Octobre 70 et le mouvement ouvrier

Quelque 3000 personnes sont rassemblées le 15 octobre 1970 au centre Paul-Sauvé pour apporter leur appui au FLQ (Photo: René Picard, Archives La Presse)

Lorsque les événements d’octobre 1970 sont abordés, les discours sensationnalistes sur l’action terroriste du FLQ ou le romantisme révolutionnaire cachent souvent la trajectoire radicale que prenait alors la marche de la classe ouvrière. Cet épisode de notre histoire constitue un moment charnière dans l’organisation politique du mouvement ouvrier québécois.

L’année 1970 est un moment où, à travers ses luttes contre l’oppression nationale et l’exploitation capitaliste, toute une couche de travailleurs et de travailleuses prend conscience de son identité de classe. Tout au long des années 1960, la prise de conscience nationale engendre des luttes massives pour la conquête de droits démocratiques. En réaction à la discrimination anti-francophone au travail, un fort appui se développe en faveur du Français comme langue officielle de travail, de la création d’un réseau universitaire public francophone et ultimement pour l’indépendance politique du Québec. Pour un nombre grandissant de personnes de la classe ouvrière, le combat contre l’oppression nationale des Québécois et Québécoises implique la lutte contre le système capitaliste des élites.
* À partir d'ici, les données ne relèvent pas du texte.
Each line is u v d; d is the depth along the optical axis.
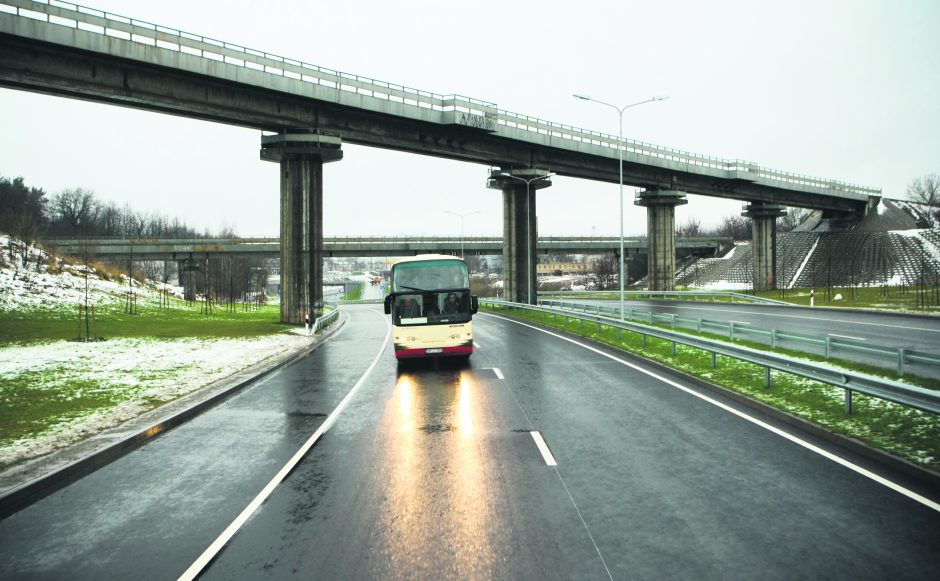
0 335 26.61
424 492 6.82
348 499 6.65
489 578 4.75
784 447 8.44
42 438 9.25
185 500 6.74
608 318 25.28
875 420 9.28
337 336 31.41
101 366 17.64
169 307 48.25
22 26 24.72
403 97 37.72
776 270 78.69
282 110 33.72
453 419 10.70
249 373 16.64
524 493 6.70
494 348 22.80
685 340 16.95
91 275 49.22
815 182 73.19
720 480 7.03
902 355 13.18
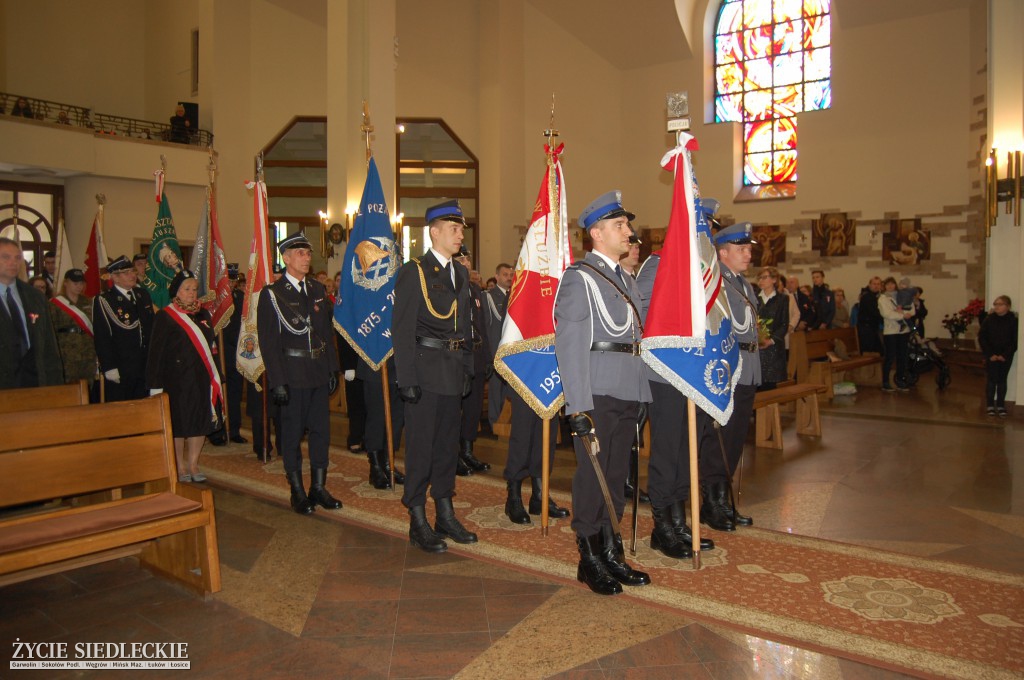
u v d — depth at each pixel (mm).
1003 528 4820
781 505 5359
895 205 15367
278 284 5266
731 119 17453
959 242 14680
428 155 17875
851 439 7809
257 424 6875
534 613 3520
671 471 4312
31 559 3111
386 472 5887
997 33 9688
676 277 3855
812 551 4324
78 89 18922
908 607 3523
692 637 3254
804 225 16344
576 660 3068
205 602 3699
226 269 7695
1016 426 8469
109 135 15836
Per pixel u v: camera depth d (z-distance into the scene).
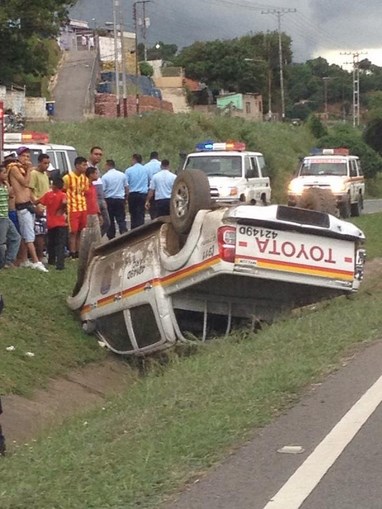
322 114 114.25
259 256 10.62
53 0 42.44
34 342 12.27
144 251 11.78
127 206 22.59
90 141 42.97
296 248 10.84
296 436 6.24
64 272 15.57
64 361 12.11
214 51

Cette radicalisation transforme le mouvement syndical. Elle l’amène à formuler un objectif stratégique fondamental, celui de construire lui-même une force politique capable de représenter et de défendre les intérêts de la classe ouvrière dans son ensemble. En 1968, la Confédération des syndicats nationaux (CSN) ouvre Le deuxième front. Il lance la centrale dans la poursuite d’une société socialiste par l’amélioration des conditions de vie de toute la classe ouvrière. Fer de lance de cette approche, le Conseil central de Montréal (CCSNM)1 décide d’appuyer tous les mouvements «qui veulent la libération des travailleurs contre l’exploitation capitaliste».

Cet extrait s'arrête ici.